Items from a data source:

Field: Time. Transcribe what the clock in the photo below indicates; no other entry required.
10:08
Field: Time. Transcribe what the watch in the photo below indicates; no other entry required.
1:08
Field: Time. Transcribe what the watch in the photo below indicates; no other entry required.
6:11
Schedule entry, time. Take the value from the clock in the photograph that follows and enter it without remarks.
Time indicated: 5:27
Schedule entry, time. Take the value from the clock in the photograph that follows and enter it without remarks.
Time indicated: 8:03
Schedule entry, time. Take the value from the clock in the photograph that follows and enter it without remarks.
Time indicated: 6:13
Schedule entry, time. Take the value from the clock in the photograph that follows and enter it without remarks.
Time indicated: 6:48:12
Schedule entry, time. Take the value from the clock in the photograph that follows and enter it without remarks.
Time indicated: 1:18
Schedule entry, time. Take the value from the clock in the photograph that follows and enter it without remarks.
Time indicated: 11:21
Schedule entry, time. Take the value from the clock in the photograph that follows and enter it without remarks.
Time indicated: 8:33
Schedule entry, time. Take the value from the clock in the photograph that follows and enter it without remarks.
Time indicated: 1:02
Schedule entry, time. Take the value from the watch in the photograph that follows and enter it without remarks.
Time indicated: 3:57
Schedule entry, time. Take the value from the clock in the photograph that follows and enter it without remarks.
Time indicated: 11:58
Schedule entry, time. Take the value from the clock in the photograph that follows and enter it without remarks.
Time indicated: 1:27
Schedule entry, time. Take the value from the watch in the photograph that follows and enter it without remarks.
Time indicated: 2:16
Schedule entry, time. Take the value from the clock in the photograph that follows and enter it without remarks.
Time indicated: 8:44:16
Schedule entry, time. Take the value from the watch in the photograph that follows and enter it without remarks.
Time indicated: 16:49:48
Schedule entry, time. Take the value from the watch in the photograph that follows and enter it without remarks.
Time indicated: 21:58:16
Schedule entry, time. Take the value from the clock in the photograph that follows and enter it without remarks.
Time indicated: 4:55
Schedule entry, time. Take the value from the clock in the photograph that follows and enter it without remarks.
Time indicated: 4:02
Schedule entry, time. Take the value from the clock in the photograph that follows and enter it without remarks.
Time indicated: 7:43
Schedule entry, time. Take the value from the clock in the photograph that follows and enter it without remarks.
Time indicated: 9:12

» Task brief
Write out the stretch from the start of the records through the line containing "Time indicated: 11:21", switching "remarks" to "comments" and leaving everything else unchanged.

» Result for this exercise
Field: Time. Transcribe what the clock in the photo below indicates; no other entry required.
10:08
Field: Time. Transcribe what the watch in the photo below indicates; no other entry required.
1:08
Field: Time. Transcribe what the watch in the photo below indicates; no other entry required.
6:11
Schedule entry, time. Take the value from the clock in the photograph that follows and enter it without comments.
Time indicated: 5:27
Schedule entry, time. Take the value from the clock in the photograph that follows and enter it without comments.
Time indicated: 8:03
Schedule entry, time. Take the value from the clock in the photograph that follows and enter it without comments.
Time indicated: 6:13
Schedule entry, time. Take the value from the clock in the photograph that follows and enter it without comments.
Time indicated: 6:48:12
Schedule entry, time. Take the value from the clock in the photograph that follows and enter it without comments.
Time indicated: 1:18
Schedule entry, time. Take the value from the clock in the photograph that follows and enter it without comments.
Time indicated: 11:21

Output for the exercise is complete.